- INSTRUCTION
Look through the material and copy each line holding "過去の講座".

- DATA SHOWN
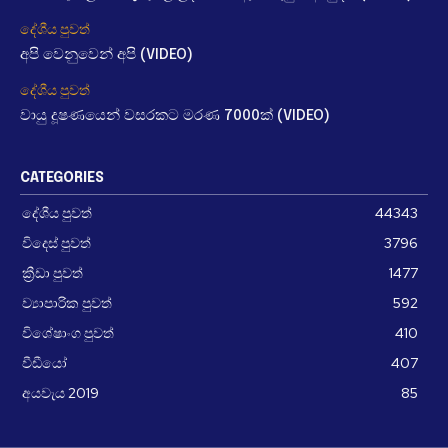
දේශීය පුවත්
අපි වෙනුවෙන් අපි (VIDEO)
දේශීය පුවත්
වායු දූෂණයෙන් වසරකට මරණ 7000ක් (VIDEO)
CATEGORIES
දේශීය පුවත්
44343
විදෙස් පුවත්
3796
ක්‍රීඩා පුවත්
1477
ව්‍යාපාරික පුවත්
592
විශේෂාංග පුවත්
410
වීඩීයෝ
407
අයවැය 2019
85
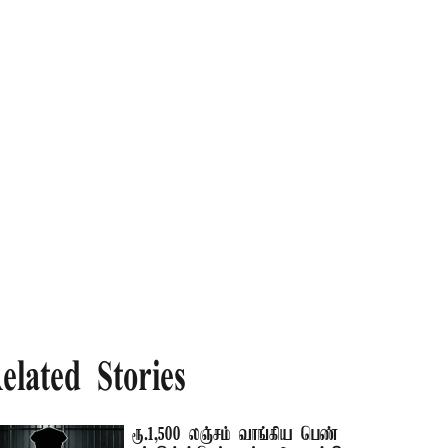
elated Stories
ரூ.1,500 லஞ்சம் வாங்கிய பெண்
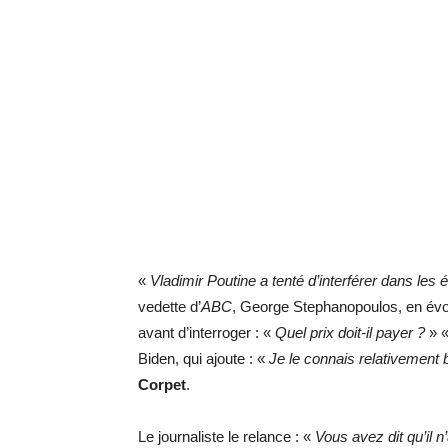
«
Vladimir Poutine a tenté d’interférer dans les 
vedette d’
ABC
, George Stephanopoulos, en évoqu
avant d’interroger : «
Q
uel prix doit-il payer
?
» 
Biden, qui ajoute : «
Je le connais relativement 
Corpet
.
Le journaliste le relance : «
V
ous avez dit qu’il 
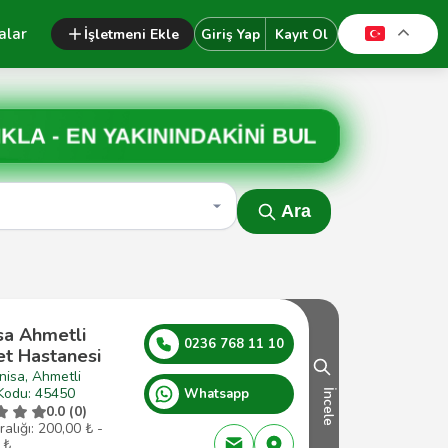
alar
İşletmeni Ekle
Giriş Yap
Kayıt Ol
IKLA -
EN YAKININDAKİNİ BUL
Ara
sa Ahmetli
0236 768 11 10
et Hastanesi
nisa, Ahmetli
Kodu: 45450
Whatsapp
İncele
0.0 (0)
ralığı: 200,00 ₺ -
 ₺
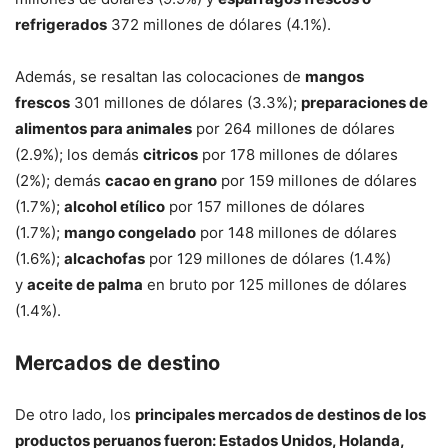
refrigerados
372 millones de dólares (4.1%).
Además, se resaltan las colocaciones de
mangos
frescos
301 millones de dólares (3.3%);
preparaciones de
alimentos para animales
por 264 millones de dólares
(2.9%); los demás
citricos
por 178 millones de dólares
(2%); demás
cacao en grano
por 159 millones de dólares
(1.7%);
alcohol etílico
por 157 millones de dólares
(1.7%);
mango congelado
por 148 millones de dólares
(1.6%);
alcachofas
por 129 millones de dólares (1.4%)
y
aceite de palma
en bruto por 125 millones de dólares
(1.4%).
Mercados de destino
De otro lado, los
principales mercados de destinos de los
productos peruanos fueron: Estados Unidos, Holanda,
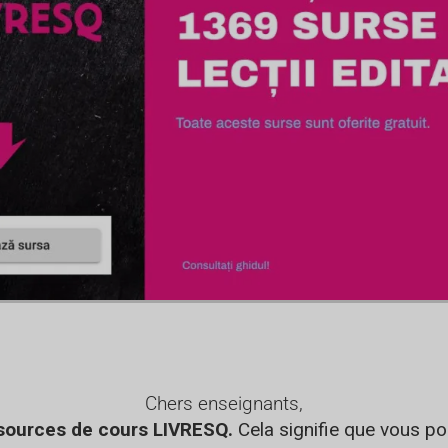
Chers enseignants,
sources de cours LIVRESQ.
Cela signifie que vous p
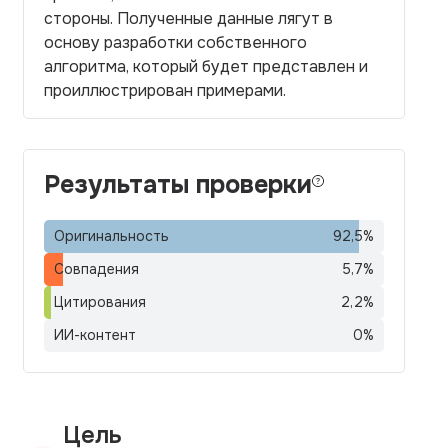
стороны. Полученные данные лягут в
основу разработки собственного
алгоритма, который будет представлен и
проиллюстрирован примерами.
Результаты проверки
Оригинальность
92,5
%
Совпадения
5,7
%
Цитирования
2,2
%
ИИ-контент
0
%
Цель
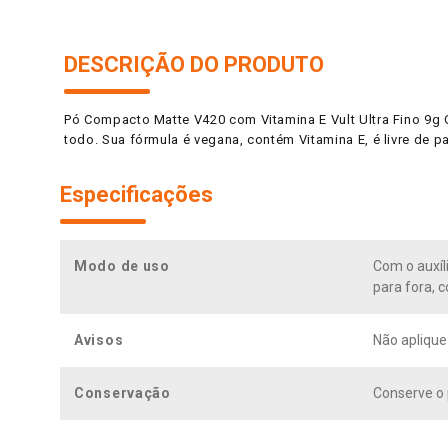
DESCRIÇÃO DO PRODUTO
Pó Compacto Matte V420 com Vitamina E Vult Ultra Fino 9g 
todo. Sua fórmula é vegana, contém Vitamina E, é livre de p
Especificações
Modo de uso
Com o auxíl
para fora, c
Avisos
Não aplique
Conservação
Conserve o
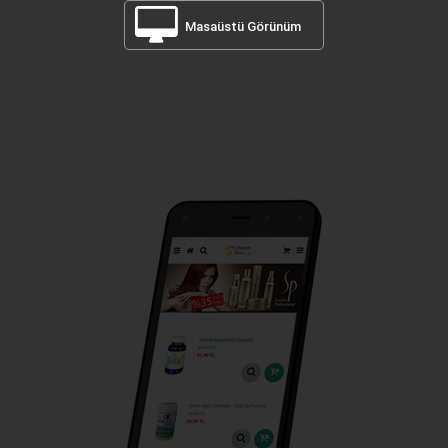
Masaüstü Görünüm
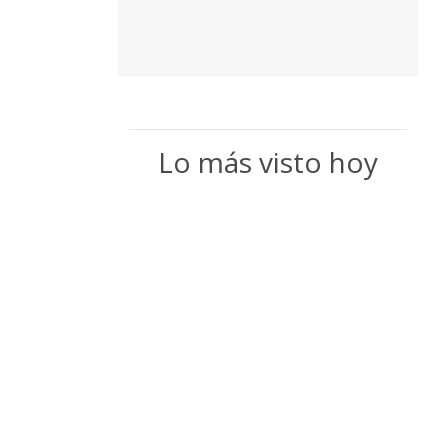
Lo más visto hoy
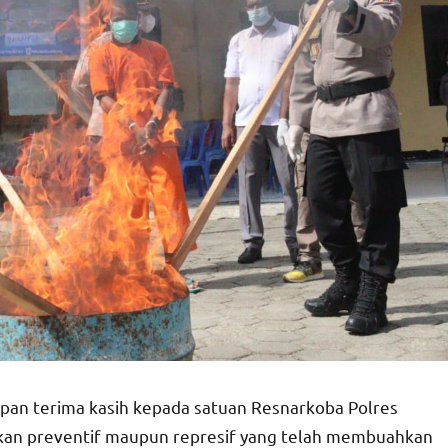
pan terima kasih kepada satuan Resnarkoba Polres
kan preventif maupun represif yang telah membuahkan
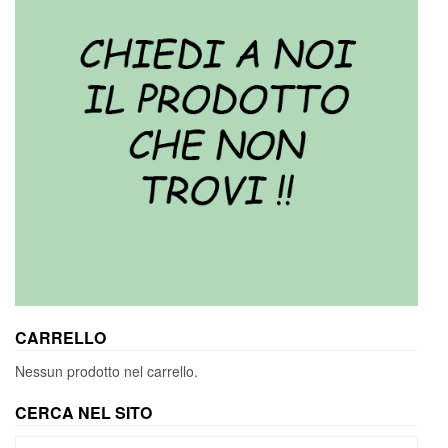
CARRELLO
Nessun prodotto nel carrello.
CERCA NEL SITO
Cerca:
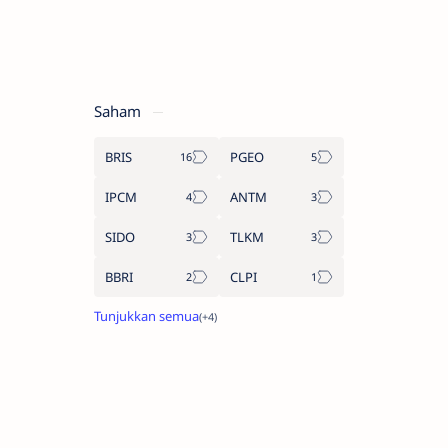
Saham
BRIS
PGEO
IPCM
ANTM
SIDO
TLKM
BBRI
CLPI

==

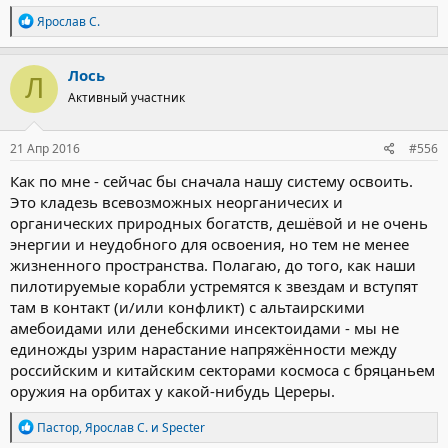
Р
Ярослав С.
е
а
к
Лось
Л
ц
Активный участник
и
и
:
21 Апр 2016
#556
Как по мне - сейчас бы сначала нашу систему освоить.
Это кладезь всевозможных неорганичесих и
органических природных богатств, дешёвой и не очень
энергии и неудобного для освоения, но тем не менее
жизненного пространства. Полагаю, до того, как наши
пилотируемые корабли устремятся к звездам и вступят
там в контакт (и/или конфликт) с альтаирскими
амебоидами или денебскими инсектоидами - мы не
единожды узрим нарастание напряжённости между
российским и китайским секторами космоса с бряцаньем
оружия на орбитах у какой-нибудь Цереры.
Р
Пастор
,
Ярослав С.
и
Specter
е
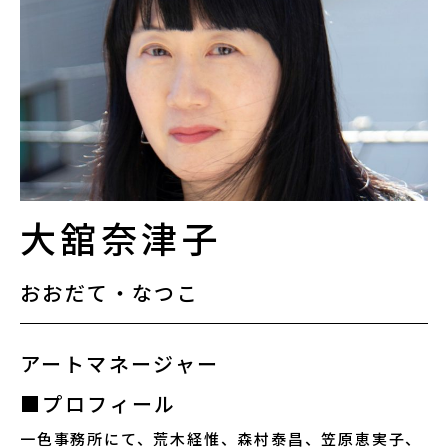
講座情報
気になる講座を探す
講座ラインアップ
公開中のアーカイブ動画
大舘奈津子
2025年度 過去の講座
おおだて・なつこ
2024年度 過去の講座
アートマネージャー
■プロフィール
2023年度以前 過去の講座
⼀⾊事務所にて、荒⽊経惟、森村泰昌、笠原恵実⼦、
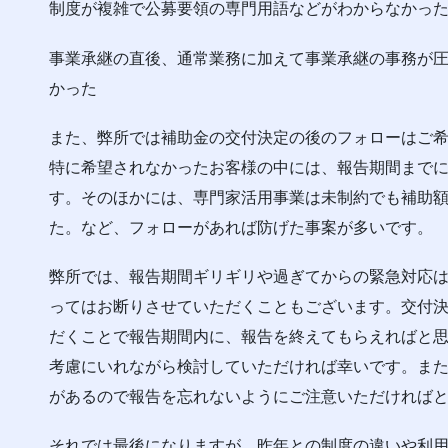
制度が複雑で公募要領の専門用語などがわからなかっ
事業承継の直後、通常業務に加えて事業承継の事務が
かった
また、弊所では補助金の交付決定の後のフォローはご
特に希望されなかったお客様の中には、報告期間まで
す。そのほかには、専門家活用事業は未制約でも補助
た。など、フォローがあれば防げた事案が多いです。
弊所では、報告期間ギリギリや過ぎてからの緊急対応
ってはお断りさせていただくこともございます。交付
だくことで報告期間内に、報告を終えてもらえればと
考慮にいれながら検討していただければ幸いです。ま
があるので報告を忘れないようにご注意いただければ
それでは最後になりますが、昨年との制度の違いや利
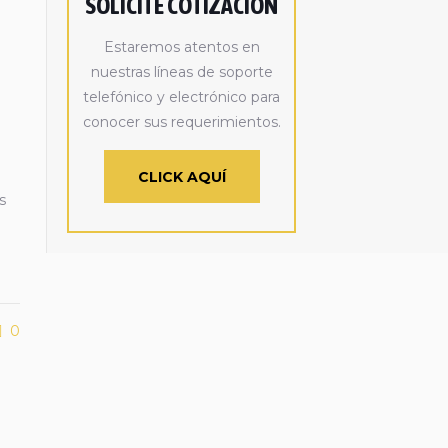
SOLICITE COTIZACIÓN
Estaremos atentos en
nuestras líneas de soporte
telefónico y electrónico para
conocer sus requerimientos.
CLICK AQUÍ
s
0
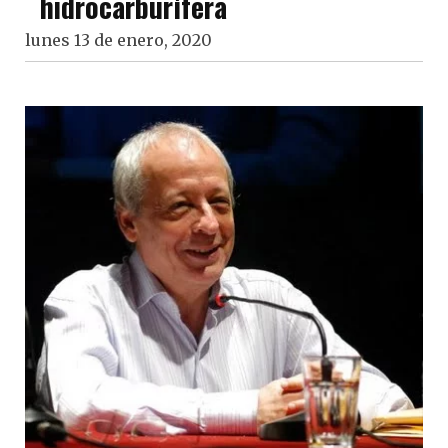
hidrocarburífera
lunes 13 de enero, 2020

- EXPECTED ANSWER
2025年度 過去の講座
2024年度 過去の講座
2023年度以前 過去の講座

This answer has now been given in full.